* REQUIRED TASKS:
1. List every organization named in the article on the Binladin Group restructuring.
2. Answer these questions using the article on the Binladin Group restructuring:
(a) What ownership stake will the Saudi Ministry of Finance acquire in the company?
(b) What was the approximate total of the syndicated loan facility?
(c) How is Mohammed Al-Tayyar described?

* EXTRACT TO READ:
________________

RIYADH: The general assembly of Binladin International Holding Group has approved a capital increase through the conversion of existing debt into equity, a move that results in the Saudi Ministry of Finance acquiring an 86 percent ownership stake in the company, according to a report by Al-Arabiya.

The decision marks a significant step in restructuring the group’s financial position and reflects shareholder confidence in the company’s long-term strategy and operational recovery.

In a statement cited by the Al-Arabiya report, Binladin Group’s board of directors said the approval underscores trust in the company’s future direction and reinforces its development and growth objectives.

Under the approved arrangement, outstanding financial obligations will be settled through the issuance of new shares, allowing the company to substantially reduce its debt burden and strengthen its balance sheet.

As a result, the Ministry of Finance will become the group’s majority shareholder, aligning the government directly with the company’s growth trajectory while supporting its financial stability.

The transaction follows earlier measures taken by the Ministry of Finance to stabilize the group’s financial structure.

Previously, Saudi Arabia’s National Debt Management Center announced the successful completion of a syndicated loan facility on behalf of the ministry, arranged with a consortium of local and international banks. The facility totaled approximately SR23.3 billion ($6.2 billion) and was part of a broader framework to address the company’s liabilities.

The Ministry of Finance had earlier outlined a series of coordinated steps with Binladin Group to settle outstanding cash obligations to banks and restructure the company’s financial commitments. These measures were designed to restore operational stability and enable the group to continue executing its portfolio of large-scale construction projects.

The move is seen as a continuation of the government’s broader support for the construction and infrastructure sector, a key pillar of Saudi Arabia’s economic transformation agenda under Vision 2030.

The restructuring is expected to help ensure the timely completion of strategic projects, safeguard employment, and enhance the sector’s attractiveness to investors.

Commenting on the development, Mohammed Al-Tayyar, a political economy researcher, said the capital increase through a debt-to-equity swap significantly strengthens Binladin Group’s financial standing. He noted that the transaction is likely to bolster investor confidence, improve governance and transparency, and open up new opportunities for sustainable growth as the company moves forward under a more stable financial framework.

________________

[Items listed in a dataset]
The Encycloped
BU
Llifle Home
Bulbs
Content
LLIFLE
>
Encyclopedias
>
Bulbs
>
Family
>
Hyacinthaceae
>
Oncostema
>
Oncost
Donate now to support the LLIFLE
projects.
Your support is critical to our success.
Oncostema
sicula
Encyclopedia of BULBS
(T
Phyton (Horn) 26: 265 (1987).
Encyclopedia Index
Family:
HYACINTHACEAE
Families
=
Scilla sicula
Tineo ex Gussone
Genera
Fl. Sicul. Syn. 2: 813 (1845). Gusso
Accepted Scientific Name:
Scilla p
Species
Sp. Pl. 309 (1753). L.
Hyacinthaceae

________________

* SET OF ANSWERS:
1.
Binladin International Holding Group
Saudi Ministry of Finance
Al-Arabiya
National Debt Management Center

2.
(a) An 86 percent ownership stake.
(b) Approximately SR23.3 billion ($6.2 billion).
(c) As a political economy researcher.